This is a progress update on building a next-word predictive model.
Input Data Exploration and Assesement
The input training data was downloaded from the Coursera Swiftkey zip and extracted.
pwd
ls -lh final/en_US/
echo "Count lines"
wc -l final/en_US/en_US.blogs.txt
wc -l final/en_US/en_US.news.txt
wc -l final/en_US/en_US.twitter.txt
echo "Count words"
wc -w final/en_US/en_US.blogs.txt
wc -w final/en_US/en_US.news.txt
wc -w final/en_US/en_US.twitter.txt
## /Users/grudy/dev/datasciencecoursera/capstone
## total 1184280
## -rw-r--r-- 1 grudy staff 22M Dec 19 20:03 blogs-1k.txt
## -rw-r--r-- 1 grudy staff 200M Jul 22 2014 en_US.blogs.txt
## -rw-r--r-- 1 grudy staff 196M Jul 22 2014 en_US.news.txt
## -rw-r--r-- 1 grudy staff 159M Jul 22 2014 en_US.twitter.txt
## -rw-r--r-- 1 grudy staff 3.5K Dec 26 15:00 filtered_words.txt
## Count lines
## 899288 final/en_US/en_US.blogs.txt
## 1010242 final/en_US/en_US.news.txt
## 2360148 final/en_US/en_US.twitter.txt
## Count words
## 37334690 final/en_US/en_US.blogs.txt
## 34372720 final/en_US/en_US.news.txt
## 30374206 final/en_US/en_US.twitter.txt
The three training files range from 159 to 200MB, 900K to 2.3M lines of text and 30 to 37M words.

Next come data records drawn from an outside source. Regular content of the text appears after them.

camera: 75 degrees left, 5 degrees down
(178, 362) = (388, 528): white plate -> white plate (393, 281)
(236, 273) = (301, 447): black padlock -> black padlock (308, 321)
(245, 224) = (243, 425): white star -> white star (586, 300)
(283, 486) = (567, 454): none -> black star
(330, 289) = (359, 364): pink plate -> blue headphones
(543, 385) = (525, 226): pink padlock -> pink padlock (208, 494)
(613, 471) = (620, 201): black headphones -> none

Lets look for the longest line for these files to get a sense of their structure.
library(quanteda)
setwd('~/dev/datasciencecoursera/capstone/final/en_US')
for (file in c("en_US.blogs.txt", "en_US.news.txt", "en_US.twitter.txt"))
{
longestLine = 0
con <- file(file, "r")
while (length(l <- readLines(con, n = 1, warn = FALSE)) > 0) {
longestLine = max(nchar(l), longestLine)
}
print(c("File"=file, 'Longest Line Size'=longestLine))
close(con)
}
## File Longest Line Size
## "en_US.blogs.txt" "40833"
## File Longest Line Size
## "en_US.news.txt" "11384"
## File Longest Line Size
## "en_US.twitter.txt" "140"
Using the quanteda library, we tokenize each file with its built in ability to remove numbers and drop punctuation. We lowercase the words, filter out profanity from a pre-built list of filtered words and use a hash to count their frequencies.
library(quanteda)
library(hash)
setwd('~/dev/datasciencecoursera/capstone/final/en_US')

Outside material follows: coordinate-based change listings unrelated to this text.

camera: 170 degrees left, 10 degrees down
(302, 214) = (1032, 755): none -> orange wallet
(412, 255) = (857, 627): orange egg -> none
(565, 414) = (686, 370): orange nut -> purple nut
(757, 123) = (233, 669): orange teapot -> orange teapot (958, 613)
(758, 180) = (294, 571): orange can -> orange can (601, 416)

con <- file("filtered_words.txt", "r")
filtered_lines <- readLines(con, warn=FALSE)
filtered = hash(filtered_lines, 1:length(filtered_lines))
close(con)
filteredWords = 0
wordHash = hash()
for (file in c("en_US.twitter.txt", "en_US.blogs.txt", "en_US.news.txt"))
{
con <- file(file, "r")
while (length(l <- readLines(con, n = 1000, warn = FALSE)) > 0) {
words <- tokenize(l, what="fasterword", removeTwitter = TRUE, removePunct = TRUE, removeNumbers = TRUE)
for(w in words[[1]]) {
w <- toLower(w)
if(!is.null(filtered[[w]])) {
filteredWords = filteredWords + 1
} else {
f <- wordHash[[w]]
if(is.null(f))
wordHash[[w]] = 1
else
wordHash[[w]] = f + 1
}
}
}
print(c("File"=file, '# unique words'=length(wordHash), '# filtered words'=filteredWords))

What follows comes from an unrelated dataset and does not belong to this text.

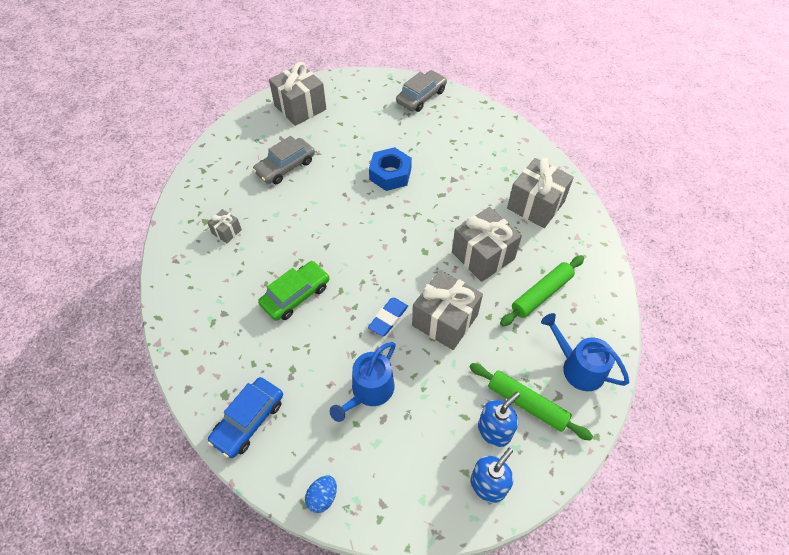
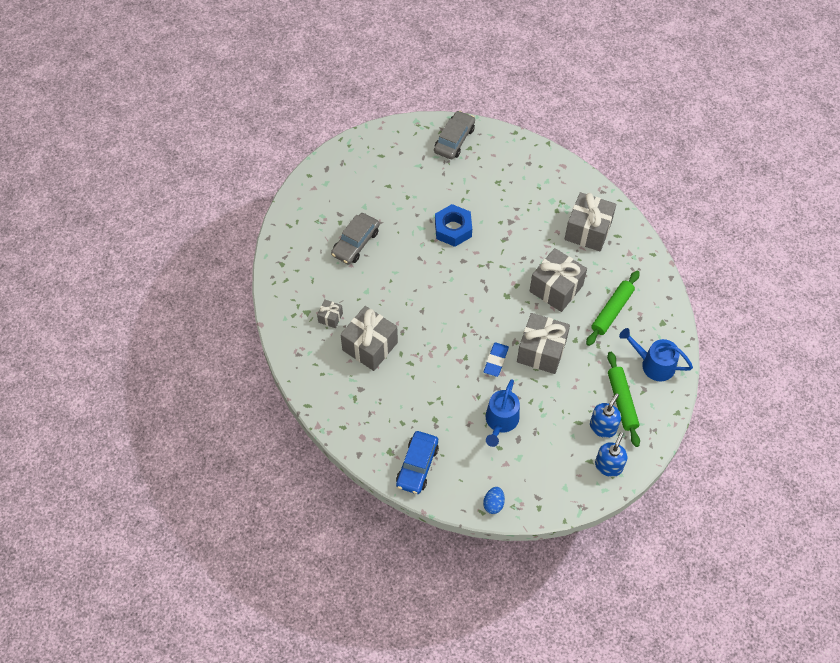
camera: 15 degrees left, 5 degrees up
(296, 295) = (413, 359): green car -> none
(300, 107) = (343, 177): grey gift -> grey gift (370, 346)
(527, 404) = (622, 401): green rolling pin -> green rolling pin turned 60 degrees clockwise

# Look at two words in particular as a sentinal (and to answer a quiz question)
print(c("#Loves"=wordHash[["love"]], '#Hates'= wordHash[["hate"]], 'Love/Hate'=wordHash[["love"]]/wordHash[["hate"]]))
close(con)
}
## File # unique words # filtered words
## "en_US.twitter.txt" "6301" "123"
## #Loves #Hates Love/Hate
## 108.0 20.0 5.4
## File # unique words # filtered words
## "en_US.blogs.txt" "10930" "158"
## #Loves #Hates Love/Hate
## 157.000000 22.000000 7.136364
## File # unique words # filtered words
## "en_US.news.txt" "15039" "166"
## #Loves #Hates Love/Hate
## 166.000000 22.000000 7.545455
Lets plot the frequency of these words to get a sense of the coverage of the top N words.
library(dplyr)
library(ggplot2)
l <- as.list(wordHash)
df <- data.frame(words=names(l), frequencies=unlist(l)) %>% arrange(desc(frequencies))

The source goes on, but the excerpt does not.